In this case the sym_map pointer was uninitialied for the loaders own
relocation due making the RESOLVE_MAP conditional on:
#if defined USE_TLS && !defined RTLD_BOOTSTRAP
Unfortunately the register used for the sym_map value was still 0 from
kernel initialization. This caused elf_machine_fixup_plt to detect
sym_map as a null pointer and return without attempting the PLT
relocation. If sym_map had been a garbage (non-zero) value ld.so would
have failed sooner and would have been easier to debug.
So the core failure can be fixed by moving the RESOLVE_MAP ahead of the
conditional:
@@ -569,8 +591,8 @@
if (__builtin_expect (r_type == R_PPC64_NONE, 0))
return;
+ sym_map = RESOLVE_MAP (&sym, version, r_type);
#if defined USE_TLS && !defined RTLD_BOOTSTRAP
- struct link_map *sym_map = RESOLVE_MAP (&sym, version, r_type);
value = sym == NULL ? 0 : sym_map->l_addr + sym->st_value;
#else
value = RESOLVE (&sym, version, r_type);
Along the way I had to fix up some compile failures and warnings:
include dl-tls.h, remove the duplicate declare of sym_map, and add
parentheses to BIT_INSERT to insure the correct operation order and
elliminate the related compiler warning.
> You've added a lot of *_GOT_* relocs, which are just never necessary.
> Those relocs never come out of ld -shared.
Yes these are long gone in my version as well. I gave my changes to Alan
Modra to review but Alan did not get a chance to respond until Monday.
> I think all my TLS code is correct, cleaner than what you have, fixes
> bugs you have not fixed, and nicely parallels the ppc32 code that
does > in fact work. The 16-bit relocs are missing, but we can add
those as > I did for ppc32.
I am not convinced that your PPC32 changes are completely correct or
should be applied to PPC64.
1) Your macro DO_TLS_RELOC automatically builds case statements for both
corresponding DTPREL and TPREL relocations. The
R_PPC_DTPREL32/R_PPC64_DTPREL64 relocations are required dynamically.
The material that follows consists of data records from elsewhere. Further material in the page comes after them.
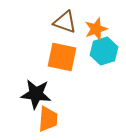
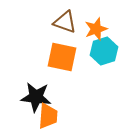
black star: moved 3 px down
orange trapezoid: moved 3 px up
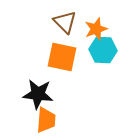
brown triangle: rotated 25 degrees clockwise
cyan hexagon: moved 1 px left, 1 px up; rotated 20 degrees clockwise
black star: moved 2 px right, 3 px up
orange trapezoid: moved 2 px left, 4 px down
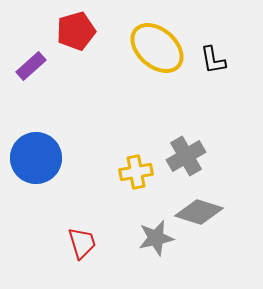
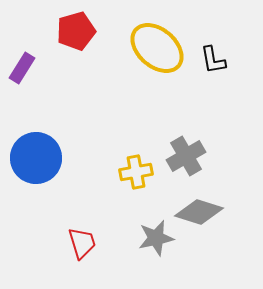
purple rectangle: moved 9 px left, 2 px down; rotated 16 degrees counterclockwise
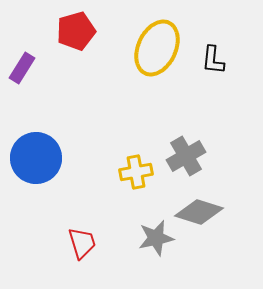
yellow ellipse: rotated 74 degrees clockwise
black L-shape: rotated 16 degrees clockwise
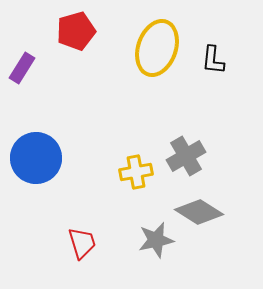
yellow ellipse: rotated 6 degrees counterclockwise
gray diamond: rotated 15 degrees clockwise
gray star: moved 2 px down
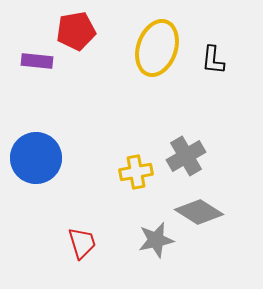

However (at least for ppc64) the DTPREL16* relocs will never generate
dynamic endties.
2) The full expansion of CHECK_STATIC_TLS and TLS_TPREL_VALUE is large
(128 bytes for ppc64). Expanding this code 5 (ppc32) to 10 (ppc64) times
inline seems excessive. Especially when elf_machine_rela is itself
expanded several times. A (out of line) static function
(elf_machine_tprel) would be appropriate to call from within the case
statements that requires this logic.
3) The whole implementation seems overly complicated and hard to
understand.
I'll hold my patch till tomorrow to give you a chance to respond to the
comments above.
> I don't want to revert to the previous crufty version and start over.
> The changes I made are not that extensive nor hard to comprehend, so I
> don't think it will take long to find my errors.
This comment is unwarranted and unfair since you never bothered to look
at my improved implementation. In this case the bug you introduced was
not at all obvious and took 8 hours of solid work to debug and understand.